Extend the study guide on improving Claude Code skills with the autoresearch pattern, beginning after its last sentence.

── SOURCE TEXT ──

Stop Fixing Your Claude Skills. Autoresearch Does It For You

Study Guide

Overview

Nick Saraev demonstrates how to combine Claude Code skills with Andrej Karpathy's autoresearch pattern to dramatically improve skill reliability. The core insight: instead of manually fixing skills when they fail, you set up an automated optimization loop that uses evals to measure quality and iteratively improves the skill prompt overnight.

Key Concepts

The Autoresearch Pattern

Derived from Karpathy's autoresearch GitHub repo, this pattern uses three ingredients: the thing being optimized (your skill.md), evaluation criteria (how to measure if the output is good), and an optimization agent that iterates between running the skill and improving it based on eval results.

Writing Effective Evals

The eval is the most critical component. It defines what "good output" looks like in concrete, measurable terms. Bad evals are vague ("make it better"). Good evals are specific ("output must contain exactly 5 sections, each under 200 words, with at least one code example").

The Optimization Loop

The agent runs the skill, evaluates the output against your criteria, identifies where it falls short, modifies the skill prompt to address the gaps, and repeats. Each iteration produces a measurably better version of the skill.

───
── ENTRIES SHOWN ──

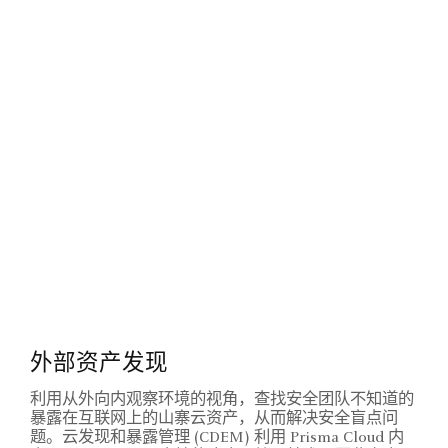
外部资产发现
利用从外向内观察环境的视角，查找安全团队不知道的
暴露在互联网上的山寨云资产，从而解决安全盲点问
题。云发现和暴露管理 (CDEM) 利用 Prisma Cloud 内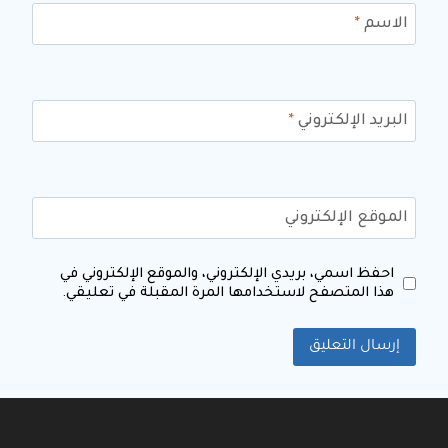
الاسم
*
البريد الإلكتروني
*
الموقع الإلكتروني
احفظ اسمي، بريدي الإلكتروني، والموقع الإلكتروني في
هذا المتصفح لاستخدامها المرة المقبلة في تعليقي.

───

## EXERCISE OUTPUT
Practical Takeaways

Don't manually debug skills; set up an autoresearch loop to improve them automatically
Write specific, measurable evals rather than vague quality criteria
The pattern works for any repeatable process, not just Claude Code skills
Start with your most-used but least-reliable skill for maximum impact
Let the optimization run overnight for hands-free improvement

Summary

Autoresearch transforms skill development from a manual debugging process into an automated optimization loop. By defining clear evaluation criteria and letting an agent iteratively improve the skill prompt, you can achieve significantly higher reliability without spending your own time on fixes.